Since 2007, he has served as a full-time faculty member in the Department of Mathematics at Near East University, where he was appointed Professor in 2018. He currently holds multiple leadership roles, including Vice Dean of the Faculty of Arts and Sciences, Head of the Department of Mathematics, and President of the Mathematics Research Center, which he founded in 2018. In May 2023, Prof. Hıncal was awarded the “Dr. Suat İrfan Günsel Golden Medal of Honor” for his significant contributions to science.

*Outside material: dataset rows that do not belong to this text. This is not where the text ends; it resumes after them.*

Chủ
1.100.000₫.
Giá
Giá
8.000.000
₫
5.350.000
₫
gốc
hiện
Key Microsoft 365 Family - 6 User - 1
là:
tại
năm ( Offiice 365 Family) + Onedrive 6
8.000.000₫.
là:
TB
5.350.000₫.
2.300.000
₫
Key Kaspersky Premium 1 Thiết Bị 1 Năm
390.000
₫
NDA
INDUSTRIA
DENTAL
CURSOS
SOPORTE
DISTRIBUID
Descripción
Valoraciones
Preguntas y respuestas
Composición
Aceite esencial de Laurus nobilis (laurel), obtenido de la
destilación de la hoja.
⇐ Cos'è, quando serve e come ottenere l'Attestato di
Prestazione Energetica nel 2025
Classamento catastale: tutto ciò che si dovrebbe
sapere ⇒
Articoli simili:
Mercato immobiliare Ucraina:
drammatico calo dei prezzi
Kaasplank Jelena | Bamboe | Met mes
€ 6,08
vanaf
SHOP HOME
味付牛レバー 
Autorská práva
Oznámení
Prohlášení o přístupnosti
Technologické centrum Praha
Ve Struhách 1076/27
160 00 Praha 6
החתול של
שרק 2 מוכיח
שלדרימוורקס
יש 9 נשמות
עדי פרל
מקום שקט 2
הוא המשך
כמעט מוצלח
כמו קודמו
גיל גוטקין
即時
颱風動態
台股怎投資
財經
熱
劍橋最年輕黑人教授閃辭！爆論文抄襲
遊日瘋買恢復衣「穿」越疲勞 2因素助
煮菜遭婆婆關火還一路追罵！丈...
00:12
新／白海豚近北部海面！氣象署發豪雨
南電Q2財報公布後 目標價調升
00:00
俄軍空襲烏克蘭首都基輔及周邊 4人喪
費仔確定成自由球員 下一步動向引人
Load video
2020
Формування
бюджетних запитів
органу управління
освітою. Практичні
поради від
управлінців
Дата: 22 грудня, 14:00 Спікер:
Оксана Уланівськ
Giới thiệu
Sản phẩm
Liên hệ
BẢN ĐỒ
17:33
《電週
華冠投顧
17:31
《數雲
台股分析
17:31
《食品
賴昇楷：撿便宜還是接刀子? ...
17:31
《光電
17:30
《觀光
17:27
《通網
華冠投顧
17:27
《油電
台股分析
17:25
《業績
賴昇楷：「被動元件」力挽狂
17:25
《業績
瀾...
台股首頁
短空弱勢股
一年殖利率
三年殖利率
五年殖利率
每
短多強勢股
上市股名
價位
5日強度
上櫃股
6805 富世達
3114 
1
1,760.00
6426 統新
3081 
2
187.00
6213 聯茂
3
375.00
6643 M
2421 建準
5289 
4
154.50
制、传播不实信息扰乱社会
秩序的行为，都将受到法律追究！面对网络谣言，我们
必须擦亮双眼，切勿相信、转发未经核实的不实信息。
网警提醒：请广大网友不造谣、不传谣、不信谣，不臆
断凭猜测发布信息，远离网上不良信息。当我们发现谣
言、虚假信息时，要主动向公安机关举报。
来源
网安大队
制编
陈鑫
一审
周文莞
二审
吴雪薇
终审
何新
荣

His research focuses on mathematical modeling in areas such as cancer statistics, epidemiology, and infectious diseases, with numerous publications in respected international journals. He also serves as Advisor to the Board of Trustees of the Near East Foundation.
Disciplines: Mathematical Modeling, Cancer Statistics, Epidemiology, Infectious Diseases.
Abstract
Cancer is the world’s second-biggest cause of death, accounting for roughly 10 million deaths in 2020 and estimated to reach 16 million by 2040. In this study, we propose a novel technique for the treatment of tumor models with a power-law kernel with the Sumudu transform. The analysis was made for a generalized form of analytical solution that is unique and Picard K-stable by using Hilbert and Banach space results. The model investigates the Ulam-Hyers-Rassias stability, uniqueness of solutions, and impact of fractional derivatives with the power-law kernel. Reproductive number analysis with an equilibrium point shows the bounded solution in the feasible region. In the end, numerical simulations are drawn through figures at different fractional and fractal dimensions for the dynamics of treatment and the growth of normal cells. The analysis shows crucial criteria for system stability, ensuring the efficacy of therapeutic interventions through novel mathematical and biological insights.